- Born: April 18, 1983 (age 42) Etobicoke, Ontario

Team
- Curling club: Cataraqui G&CC, Kingston, ON
- Skip: James Grattan
- Third: Jonathan Beuk
- Second: Andy McCann
- Lead: Noah Riggs

Curling career
- Member Association: Ontario (2010–2026) New Brunswick (2021; 2026–present)
- Brier appearances: 2 (2019, 2021)
- Top CTRS ranking: 8th (2022–23)

= Jonathan Beuk =

Canadian curler

Jonathan Beuk (born April 18, 1983) is a Canadian curler from Kingston, Ontario. He currently plays third on Team James Grattan.

==Career==
While attending Queen's University, Beuk led his team of Andrew Inouye, Chadd Vandermade and Scott Chadwick to a gold medal at the 2010 CIS/CCA Curling Championships, Canada's University curling championship. The team represented Canada at the 2011 Winter Universiade, where they missed out on the playoffs, finishing with a 6–3 record.
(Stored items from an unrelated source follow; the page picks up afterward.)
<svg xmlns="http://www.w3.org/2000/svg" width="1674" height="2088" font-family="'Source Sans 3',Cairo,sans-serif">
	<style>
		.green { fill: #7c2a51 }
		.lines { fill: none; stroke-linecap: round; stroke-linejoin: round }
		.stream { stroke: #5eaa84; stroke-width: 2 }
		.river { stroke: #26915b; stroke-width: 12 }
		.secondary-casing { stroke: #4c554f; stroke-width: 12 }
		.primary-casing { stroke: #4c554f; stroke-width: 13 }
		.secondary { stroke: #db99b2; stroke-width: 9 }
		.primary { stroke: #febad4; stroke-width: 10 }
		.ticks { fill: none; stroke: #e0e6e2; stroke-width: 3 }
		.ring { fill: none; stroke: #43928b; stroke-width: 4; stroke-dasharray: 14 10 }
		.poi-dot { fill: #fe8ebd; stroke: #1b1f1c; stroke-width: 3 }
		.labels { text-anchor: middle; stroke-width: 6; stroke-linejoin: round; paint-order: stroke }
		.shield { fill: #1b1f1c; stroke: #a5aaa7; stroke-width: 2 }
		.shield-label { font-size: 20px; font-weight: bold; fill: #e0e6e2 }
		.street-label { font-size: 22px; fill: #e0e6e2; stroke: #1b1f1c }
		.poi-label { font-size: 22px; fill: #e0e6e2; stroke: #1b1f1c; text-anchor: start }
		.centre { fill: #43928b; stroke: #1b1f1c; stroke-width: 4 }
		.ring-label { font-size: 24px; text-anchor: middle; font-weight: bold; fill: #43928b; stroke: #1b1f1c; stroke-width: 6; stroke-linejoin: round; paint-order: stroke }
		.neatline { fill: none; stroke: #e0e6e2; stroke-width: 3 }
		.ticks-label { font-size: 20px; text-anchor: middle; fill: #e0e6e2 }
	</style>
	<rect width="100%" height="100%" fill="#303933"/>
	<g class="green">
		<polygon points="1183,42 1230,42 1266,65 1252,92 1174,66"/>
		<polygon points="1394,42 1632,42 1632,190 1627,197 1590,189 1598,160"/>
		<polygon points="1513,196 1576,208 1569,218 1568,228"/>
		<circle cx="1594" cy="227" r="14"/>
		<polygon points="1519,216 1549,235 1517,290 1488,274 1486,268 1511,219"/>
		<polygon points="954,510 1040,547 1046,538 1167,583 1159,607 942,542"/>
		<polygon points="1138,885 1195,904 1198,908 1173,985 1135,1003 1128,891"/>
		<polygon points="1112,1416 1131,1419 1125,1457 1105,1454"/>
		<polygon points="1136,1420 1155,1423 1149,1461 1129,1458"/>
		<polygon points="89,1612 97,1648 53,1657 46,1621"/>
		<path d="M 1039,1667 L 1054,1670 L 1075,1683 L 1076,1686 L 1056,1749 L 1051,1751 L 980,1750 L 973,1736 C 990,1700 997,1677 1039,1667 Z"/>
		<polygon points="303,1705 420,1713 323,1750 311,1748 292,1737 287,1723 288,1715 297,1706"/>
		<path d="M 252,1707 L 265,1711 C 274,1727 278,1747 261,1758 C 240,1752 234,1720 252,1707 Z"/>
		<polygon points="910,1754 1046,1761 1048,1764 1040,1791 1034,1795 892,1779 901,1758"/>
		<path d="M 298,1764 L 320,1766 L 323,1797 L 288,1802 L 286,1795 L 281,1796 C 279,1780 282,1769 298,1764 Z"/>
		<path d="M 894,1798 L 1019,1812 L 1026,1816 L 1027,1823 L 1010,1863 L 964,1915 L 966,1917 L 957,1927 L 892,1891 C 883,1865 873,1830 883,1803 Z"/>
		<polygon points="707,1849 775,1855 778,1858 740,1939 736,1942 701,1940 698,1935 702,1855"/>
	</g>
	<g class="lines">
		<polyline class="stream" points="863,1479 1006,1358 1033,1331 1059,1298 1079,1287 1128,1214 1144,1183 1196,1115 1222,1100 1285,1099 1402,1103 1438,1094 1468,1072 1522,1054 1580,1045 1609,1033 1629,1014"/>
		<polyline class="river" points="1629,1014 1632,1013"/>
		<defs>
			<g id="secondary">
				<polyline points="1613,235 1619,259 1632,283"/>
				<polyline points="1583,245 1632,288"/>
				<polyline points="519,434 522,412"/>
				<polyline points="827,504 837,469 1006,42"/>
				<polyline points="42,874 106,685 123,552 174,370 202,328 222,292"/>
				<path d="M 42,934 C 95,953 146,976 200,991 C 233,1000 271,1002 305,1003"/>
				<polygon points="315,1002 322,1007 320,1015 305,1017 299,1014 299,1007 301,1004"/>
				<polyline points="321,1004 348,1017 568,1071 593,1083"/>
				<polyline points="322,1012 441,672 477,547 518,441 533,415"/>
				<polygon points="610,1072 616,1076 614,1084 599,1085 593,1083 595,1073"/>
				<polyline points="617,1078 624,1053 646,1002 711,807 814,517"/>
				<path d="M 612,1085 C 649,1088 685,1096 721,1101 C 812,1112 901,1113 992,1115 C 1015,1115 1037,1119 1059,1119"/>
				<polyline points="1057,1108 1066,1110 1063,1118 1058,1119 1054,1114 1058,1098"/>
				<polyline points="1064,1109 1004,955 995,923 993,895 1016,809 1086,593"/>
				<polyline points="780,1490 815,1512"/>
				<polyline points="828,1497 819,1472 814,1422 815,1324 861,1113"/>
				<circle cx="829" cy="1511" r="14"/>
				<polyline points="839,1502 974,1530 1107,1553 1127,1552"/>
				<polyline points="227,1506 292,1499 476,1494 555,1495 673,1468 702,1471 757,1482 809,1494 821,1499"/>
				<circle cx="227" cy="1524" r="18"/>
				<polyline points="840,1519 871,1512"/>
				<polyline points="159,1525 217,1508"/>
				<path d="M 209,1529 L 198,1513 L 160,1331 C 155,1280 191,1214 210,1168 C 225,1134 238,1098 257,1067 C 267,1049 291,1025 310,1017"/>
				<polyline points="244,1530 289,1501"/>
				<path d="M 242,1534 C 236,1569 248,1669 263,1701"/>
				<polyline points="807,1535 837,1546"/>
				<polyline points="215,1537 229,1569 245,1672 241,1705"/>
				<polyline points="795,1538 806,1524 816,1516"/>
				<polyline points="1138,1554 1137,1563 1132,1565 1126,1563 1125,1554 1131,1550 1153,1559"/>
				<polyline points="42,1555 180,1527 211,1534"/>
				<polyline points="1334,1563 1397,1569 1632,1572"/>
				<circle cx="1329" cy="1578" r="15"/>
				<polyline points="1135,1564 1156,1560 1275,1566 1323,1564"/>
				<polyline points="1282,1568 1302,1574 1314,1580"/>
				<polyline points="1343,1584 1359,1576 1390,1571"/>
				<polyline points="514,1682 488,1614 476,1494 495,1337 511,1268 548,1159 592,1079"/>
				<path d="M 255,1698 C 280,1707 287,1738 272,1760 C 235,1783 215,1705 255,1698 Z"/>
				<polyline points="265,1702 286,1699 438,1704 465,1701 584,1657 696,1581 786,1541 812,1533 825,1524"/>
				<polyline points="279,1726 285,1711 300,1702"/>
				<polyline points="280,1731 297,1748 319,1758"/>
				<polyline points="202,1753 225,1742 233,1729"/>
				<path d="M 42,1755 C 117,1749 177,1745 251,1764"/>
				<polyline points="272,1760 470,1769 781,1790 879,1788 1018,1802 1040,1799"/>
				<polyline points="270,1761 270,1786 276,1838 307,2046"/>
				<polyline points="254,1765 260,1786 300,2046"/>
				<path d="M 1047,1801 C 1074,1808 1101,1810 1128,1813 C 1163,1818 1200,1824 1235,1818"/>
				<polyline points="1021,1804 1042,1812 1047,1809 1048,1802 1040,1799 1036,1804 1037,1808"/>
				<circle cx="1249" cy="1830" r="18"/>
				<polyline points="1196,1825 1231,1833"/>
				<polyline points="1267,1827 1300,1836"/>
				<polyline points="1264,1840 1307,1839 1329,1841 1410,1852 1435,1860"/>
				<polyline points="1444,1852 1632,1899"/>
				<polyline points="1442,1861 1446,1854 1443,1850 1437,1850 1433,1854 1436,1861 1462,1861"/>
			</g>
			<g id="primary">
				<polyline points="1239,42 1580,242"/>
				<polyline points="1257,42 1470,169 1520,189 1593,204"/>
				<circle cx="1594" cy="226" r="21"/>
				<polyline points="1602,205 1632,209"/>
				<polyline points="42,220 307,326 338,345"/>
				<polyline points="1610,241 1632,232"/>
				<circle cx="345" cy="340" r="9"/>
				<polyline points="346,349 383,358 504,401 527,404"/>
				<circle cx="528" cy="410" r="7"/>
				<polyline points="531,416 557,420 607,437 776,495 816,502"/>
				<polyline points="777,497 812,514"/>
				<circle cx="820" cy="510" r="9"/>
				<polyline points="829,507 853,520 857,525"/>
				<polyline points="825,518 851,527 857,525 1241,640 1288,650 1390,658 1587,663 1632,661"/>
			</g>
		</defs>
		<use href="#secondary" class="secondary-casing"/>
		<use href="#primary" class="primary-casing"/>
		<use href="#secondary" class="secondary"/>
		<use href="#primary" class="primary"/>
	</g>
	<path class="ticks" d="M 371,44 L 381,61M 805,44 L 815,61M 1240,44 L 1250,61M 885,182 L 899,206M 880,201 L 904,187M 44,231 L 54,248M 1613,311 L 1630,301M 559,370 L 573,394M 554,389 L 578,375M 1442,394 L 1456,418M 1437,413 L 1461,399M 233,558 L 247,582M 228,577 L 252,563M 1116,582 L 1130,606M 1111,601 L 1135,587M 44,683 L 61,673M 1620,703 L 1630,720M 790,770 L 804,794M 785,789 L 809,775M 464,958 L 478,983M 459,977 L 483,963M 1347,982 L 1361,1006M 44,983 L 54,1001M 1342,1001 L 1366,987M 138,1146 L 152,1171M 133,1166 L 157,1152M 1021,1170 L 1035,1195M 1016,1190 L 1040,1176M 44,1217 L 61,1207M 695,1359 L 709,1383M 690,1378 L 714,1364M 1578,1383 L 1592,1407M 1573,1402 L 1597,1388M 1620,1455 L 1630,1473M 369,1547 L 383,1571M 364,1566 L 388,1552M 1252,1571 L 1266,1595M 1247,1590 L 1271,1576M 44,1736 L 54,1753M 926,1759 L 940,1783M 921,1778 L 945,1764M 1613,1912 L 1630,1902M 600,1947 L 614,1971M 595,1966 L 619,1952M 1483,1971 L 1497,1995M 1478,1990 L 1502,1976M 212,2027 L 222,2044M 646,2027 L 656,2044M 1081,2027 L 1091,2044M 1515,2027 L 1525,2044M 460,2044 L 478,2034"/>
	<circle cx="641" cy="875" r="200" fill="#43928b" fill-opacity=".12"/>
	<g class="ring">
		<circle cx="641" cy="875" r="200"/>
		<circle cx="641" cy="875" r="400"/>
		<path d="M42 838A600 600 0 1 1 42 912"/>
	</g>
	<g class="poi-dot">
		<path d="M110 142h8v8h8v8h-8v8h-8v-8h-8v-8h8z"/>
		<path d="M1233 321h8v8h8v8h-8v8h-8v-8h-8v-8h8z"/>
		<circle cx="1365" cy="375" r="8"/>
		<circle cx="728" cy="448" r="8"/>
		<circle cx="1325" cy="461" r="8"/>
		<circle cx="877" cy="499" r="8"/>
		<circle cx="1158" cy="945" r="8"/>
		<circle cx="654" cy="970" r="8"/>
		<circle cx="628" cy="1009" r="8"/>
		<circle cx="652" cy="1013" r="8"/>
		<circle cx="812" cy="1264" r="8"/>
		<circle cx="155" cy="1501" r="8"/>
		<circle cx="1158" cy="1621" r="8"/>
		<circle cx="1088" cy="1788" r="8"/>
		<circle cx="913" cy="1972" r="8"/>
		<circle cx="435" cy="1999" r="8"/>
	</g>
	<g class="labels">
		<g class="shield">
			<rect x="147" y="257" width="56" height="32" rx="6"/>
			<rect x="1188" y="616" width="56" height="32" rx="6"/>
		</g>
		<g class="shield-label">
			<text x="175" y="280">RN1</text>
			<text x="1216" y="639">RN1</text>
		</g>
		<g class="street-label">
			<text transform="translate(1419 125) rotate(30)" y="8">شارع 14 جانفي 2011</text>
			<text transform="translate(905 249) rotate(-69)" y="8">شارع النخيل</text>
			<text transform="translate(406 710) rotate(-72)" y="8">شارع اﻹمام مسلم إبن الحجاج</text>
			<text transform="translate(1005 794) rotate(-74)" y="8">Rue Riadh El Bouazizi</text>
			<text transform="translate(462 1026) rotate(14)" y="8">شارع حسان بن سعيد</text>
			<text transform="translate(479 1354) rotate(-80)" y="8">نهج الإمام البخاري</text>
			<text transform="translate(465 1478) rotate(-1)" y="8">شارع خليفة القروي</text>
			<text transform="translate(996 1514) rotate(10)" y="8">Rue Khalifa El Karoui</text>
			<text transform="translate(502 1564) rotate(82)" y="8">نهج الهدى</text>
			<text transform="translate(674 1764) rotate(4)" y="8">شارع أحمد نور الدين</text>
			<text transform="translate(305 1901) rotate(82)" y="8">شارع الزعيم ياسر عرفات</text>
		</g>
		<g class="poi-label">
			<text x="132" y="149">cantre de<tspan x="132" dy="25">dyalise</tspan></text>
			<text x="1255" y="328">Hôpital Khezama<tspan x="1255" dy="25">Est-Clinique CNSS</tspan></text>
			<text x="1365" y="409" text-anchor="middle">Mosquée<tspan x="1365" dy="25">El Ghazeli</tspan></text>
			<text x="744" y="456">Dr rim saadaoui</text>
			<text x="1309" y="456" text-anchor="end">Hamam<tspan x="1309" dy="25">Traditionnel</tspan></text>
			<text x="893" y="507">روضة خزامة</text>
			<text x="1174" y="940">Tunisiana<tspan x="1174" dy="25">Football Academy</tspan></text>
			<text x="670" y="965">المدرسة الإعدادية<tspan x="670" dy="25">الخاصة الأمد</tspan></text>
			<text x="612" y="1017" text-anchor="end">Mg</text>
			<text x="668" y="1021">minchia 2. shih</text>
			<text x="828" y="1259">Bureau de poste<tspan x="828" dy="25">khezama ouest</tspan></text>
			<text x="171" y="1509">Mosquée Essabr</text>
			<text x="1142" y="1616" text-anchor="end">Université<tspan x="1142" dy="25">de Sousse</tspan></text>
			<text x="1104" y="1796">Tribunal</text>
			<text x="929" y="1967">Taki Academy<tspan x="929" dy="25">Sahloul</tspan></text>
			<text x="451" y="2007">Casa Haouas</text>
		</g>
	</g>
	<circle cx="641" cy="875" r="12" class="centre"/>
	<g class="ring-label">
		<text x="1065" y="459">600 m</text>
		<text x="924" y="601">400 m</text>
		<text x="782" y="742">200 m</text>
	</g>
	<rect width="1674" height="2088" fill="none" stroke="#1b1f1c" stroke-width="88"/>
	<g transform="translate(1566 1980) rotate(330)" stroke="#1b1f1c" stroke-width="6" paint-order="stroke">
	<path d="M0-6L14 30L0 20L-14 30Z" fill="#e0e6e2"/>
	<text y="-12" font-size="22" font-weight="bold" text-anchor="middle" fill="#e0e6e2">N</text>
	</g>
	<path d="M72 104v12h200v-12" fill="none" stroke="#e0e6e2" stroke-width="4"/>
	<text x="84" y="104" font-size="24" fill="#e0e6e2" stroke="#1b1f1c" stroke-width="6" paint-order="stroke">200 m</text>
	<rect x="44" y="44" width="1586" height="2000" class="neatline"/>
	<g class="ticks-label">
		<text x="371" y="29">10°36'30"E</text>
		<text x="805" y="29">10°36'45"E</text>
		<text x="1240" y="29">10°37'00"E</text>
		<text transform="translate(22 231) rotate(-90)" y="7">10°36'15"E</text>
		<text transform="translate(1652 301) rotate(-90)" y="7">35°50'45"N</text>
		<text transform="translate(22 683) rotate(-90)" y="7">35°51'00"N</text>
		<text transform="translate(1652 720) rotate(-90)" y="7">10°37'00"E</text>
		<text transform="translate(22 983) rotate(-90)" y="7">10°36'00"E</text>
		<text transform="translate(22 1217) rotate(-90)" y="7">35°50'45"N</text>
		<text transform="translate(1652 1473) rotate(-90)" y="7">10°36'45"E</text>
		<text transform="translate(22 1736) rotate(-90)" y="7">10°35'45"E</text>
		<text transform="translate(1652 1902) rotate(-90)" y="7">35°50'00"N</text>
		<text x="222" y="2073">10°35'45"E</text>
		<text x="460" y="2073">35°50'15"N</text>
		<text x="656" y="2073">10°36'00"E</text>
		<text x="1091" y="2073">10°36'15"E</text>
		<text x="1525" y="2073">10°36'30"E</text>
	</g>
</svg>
After University, Beuk joined the Jake Higgs rink, throwing second stones for the team. It was as a member of this team that Beuk played in his first provincial men's championship, the 2012 Dominion Tankard. There, the team finished with a 3–7 record.
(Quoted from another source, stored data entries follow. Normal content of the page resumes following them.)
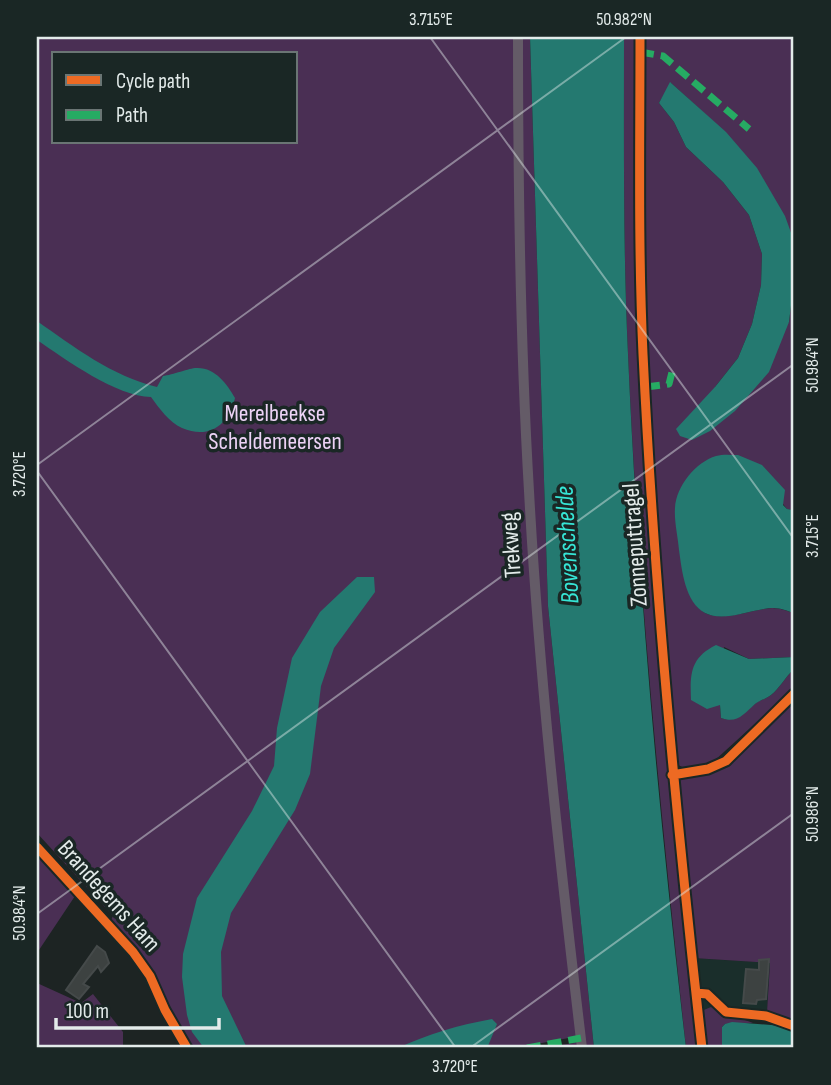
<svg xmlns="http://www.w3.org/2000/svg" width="831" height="1085" viewBox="0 0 831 1085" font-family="'Sofia Sans Condensed',sans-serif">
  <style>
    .built { fill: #1a2e2b }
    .green { fill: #4a2f54; fill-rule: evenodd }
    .water { fill: #247970 }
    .building { fill: #3d4241; stroke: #454a4a; stroke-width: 2 }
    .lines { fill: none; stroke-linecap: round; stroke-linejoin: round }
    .minor { stroke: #645b67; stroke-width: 10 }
    .quiet { stroke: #26ab63; stroke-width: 7; stroke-dasharray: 14 7; stroke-linecap: butt }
    .cycleway-casing { stroke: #1a2725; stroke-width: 13 }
    .cycleway { stroke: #ed6a23; stroke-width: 9 }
    .ticks { fill: none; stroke: #e3ebea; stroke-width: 2; stroke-opacity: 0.45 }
    .labels { text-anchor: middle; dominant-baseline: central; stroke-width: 7; stroke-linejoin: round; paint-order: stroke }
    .park-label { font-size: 24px; fill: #ecd2f5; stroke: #1a2725 }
    .street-label { font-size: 24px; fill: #e3ebea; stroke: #1a2725 }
    .water-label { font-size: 26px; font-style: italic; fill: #36e5d5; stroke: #1a2725 }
    .neatline { fill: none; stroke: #e3ebea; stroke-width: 2.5 }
    .ticks-label { font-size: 18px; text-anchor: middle; fill: #e3ebea }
  </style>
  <rect width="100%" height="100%" fill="#1d2423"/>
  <!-- built -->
  <path class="built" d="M692,958L770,963L767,1012L698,1013Z"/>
  <!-- green -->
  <path class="green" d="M37,37H530L548,606L594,1048H541L574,1043V1037L515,1048H190L110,922L113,916L37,833ZM54,54H296V142H54Z
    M624,37H794V241C765,167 728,134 671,83L659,103L674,122L686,147L723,182L749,215L762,254L761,285L752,324L738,358L715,387L789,322L794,281V510L787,509L783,504L686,585C690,596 695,607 705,613C724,622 752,609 772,608C780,608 787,611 794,613V657L749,659L724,647L717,704L720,705L721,718C735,723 745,712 756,703C760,700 766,699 771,695C780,688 785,677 794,669V688L714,761L687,769L678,765L680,779L713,772L723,766L794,700V1022L767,1012L770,963L693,958L699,1012L711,1007L753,1023L725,1024L722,1027V1045L726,1048H686C661,817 638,586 628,354C623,248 624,142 624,37Z
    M37,854L75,896L37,953Z
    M37,983L81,1003L93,994L123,1032V1048H37Z"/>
  <!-- water -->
  <path class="water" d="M530,37H624C624,142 623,248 628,354C638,586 659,818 686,1048H594L548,606Z
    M670,82L726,132L757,168L785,216L794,241V281L789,322L769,372L735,411L710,431L692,440L680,436L676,429L715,387L738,358L752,324L761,285L762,254L749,215L723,182L686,147L674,122L659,103Z
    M37,321C74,347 112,376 157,387L163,376C172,375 190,368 196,368C215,367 227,384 235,398C229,424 210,440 182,428C169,422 159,408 151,397C117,397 65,359 37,340Z
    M738,455L762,465L785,490L783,505L787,509L794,510V613C788,611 780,608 774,608C753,608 725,623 705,613C685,602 682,571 679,550C678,537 674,521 675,508C676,486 696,462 716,456C723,454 731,455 738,455Z
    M357,577H374L375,592L334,648L321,686L310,774L295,810L231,913L221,952L222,996L247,1048H204L192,1032L187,1015L182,977L183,954L197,898L252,811L274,766L277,728L292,658L320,612Z
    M716,645L749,659L794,657V669C785,677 780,688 771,695C766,699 760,700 755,704C744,714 737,724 721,718L720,705L707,709L691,700C690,674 690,658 716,645Z
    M492,1019L497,1024L488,1046L482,1048H398C428,1034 459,1025 492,1019Z
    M732,1022L783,1026L793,1030L794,1048H726L722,1045V1027L725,1024Z"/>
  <!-- building -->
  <path class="building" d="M97,946L105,952L109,963L101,972L98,966L83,984L89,987L79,999L66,990Z
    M769,959L766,999L757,1000L756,1004L743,1003L746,969L759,970V960Z"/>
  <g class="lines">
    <!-- minor -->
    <path class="minor" d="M518,37C518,188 520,340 529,491C539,677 560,863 582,1048
      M640,37C640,142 638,248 643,354C654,586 676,817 702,1048
      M37,847L133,952L150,976L165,1010L187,1048
      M712,1000L726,1012L766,1016L794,1026"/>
    <!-- quiet -->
    <path class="quiet" d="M640,52L663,56L749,129
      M646,387L669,384L673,368
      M527,1048L581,1038"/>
    <defs>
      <path id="cycleway" d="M640,37C640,142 638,248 643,354C654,586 676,817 702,1048
        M672,775L708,769L726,761L794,694
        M37,847L133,952L150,976L165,1010L187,1048
        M696,993L707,994L726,1012L766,1016L794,1026"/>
    </defs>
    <!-- cycleway casing -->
    <use href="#cycleway" class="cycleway-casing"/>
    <!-- cycleway -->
    <use href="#cycleway" class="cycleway"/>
  </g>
  <!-- ticks -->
  <path class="ticks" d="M430,37L794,539M37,465L626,37M37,471L456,1048M37,914L794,364M470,1048L794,813"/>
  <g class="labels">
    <!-- park labels -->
    <g class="park-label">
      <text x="275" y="413">Merelbeekse<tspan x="275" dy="28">Scheldemeersen</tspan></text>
    </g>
    <!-- street labels -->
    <g class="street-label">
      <text transform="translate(511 545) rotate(-94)">Trekweg</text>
      <text transform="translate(635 545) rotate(-94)">Zonneputtragel</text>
      <text transform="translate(109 896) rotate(48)">Brandegems Ham</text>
    </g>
    <!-- water labels -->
    <g class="water-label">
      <text transform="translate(568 545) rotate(-93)">Bovenschelde</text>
    </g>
  </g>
  <!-- border -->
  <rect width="831" height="1085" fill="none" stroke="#1a2725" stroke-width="77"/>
  <!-- legend -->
  <rect x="52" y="52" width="245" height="91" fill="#1a2725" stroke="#6a7574" stroke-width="2"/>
  <rect x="66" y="75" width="35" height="10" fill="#ed6a23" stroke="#6a7574" stroke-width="2"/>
  <text x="116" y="88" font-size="21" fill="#e3ebea">Cycle path</text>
  <rect x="66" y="110" width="35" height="10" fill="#26ab63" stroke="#6a7574" stroke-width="2"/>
  <text x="116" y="122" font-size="21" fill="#e3ebea">Path</text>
  <!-- scale -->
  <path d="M56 1018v10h163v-10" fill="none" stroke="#e3ebea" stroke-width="3.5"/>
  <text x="66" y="1018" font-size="21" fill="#e3ebea" stroke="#1a2725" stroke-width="5" paint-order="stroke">100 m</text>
  <rect x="38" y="38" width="754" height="1008" class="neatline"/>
  <g class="ticks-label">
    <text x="431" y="25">3.715°E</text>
    <text x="624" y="25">50.982°N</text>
    <text transform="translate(812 365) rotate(-90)" y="6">50.984°N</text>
    <text transform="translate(19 474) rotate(-90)" y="6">3.720°E</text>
    <text transform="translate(812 536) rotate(-90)" y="6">3.715°E</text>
    <text transform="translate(812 814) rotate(-90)" y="6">50.986°N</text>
    <text transform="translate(19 913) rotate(-90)" y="6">50.984°N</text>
    <text x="455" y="1072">3.720°E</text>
  </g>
</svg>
From 2012 to 2015, Beuk played third for the Ottawa-based Don Bowser rink. As a member of the Bowser rink, he won two provincial Silver Tankards, for the Rideau Curling Club in 2013 and the Ottawa Curling Club in 2014. During this time, Beuk also won the 2015 Ontario Mixed Curling Championship playing second for Chris Gardner. The team represented Ontario at the 2015 Canadian Mixed Curling Championship, where they won the bronze medal.

In 2015, Greg Balsdon took over as skip of the Bowser rink, with Bowser moving to third, and Beuk moving to second. In their first season together, the team won the 2015 Challenge Casino de Charlevoix World Curling Tour event. Later in the season, the team played in the 2016 Ontario Tankard provincial men's championship. There, Balsdon led the team to a fourth-place finish. The next season, the team won their second tour event, the 2016 GSOC Tour Challenge Tier 2 event, which qualified the team to play in two Grand Slams that season, the 2017 Meridian Canadian Open (1–3 record), and the 2017 Humpty's Champions Cup (1–3 record). The team also played in the 2017 Ontario Tankard, where they missed the playoffs after losing in a tiebreaker. In their third season together, the Balsdon rink qualified for the 2017 Canadian Olympic Curling Pre-Trials, where they lost in the B semi-final. A week later they played in the 2017 Boost National Grand Slam event, where they lost in a tiebreaker. At the 2018 Ontario Tankard, the team was eliminated after a 2–3 record.

In 2018, Beuk joined the Scott McDonald rink as McDonald's third. The team found quick success on the tour, winning the 2018 Challenge de Curling de Gatineau event. The team played in two Slams that season, going 1–3 both the 2018 National and the 2019 Canadian Open. The team then went on a surprise run at the 2019 Ontario Tankard, going undefeated at the event en route to their first provincial men's title. They represented Ontario at the 2019 Tim Hortons Brier, where they finished with a 6–5 round robin record. The next season, the team won the 2019 Challenge Casino de Charlevoix event, and played in three slams, the 2019 Masters (0–4 record), the 2019 Tour Challenge (0–4) and the 2019 National (1–3). At the 2020 Ontario Tankard, the team lost in the semifinal.

Due to the COVID-19 pandemic in Canada, many provinces had to cancel their provincial championships, with member associations selecting their representatives for the 2021 Tim Hortons Brier. As the reigning provincial champions in New Brunswick, Team James Grattan was invited to represent New Brunswick at the Brier, which they accepted. Grattan's third Paul Dobson opted not to attend the event due to travel restrictions. The team then invited Beuk to replace Dobson at the national championship in Calgary, Alberta. At the Brier, the team had a strong start, defeating higher seeds Mike McEwen and Brad Jacobs to sit at 4–1 with three games left. They then, however, lost their last three games, just failing to qualify for the championship pool.

==Personal life==
Beuk works as a data monitor for the Canadian Consortium on Neurodegeneration in Aging. He has also worked as a psychometrist at Dr. Duncan Day & Associates. He is married to Sarah Simpson, and has one daughter. He grew up in Mississauga, Ontario. He graduated with a PhD in neuroscience from Queen's.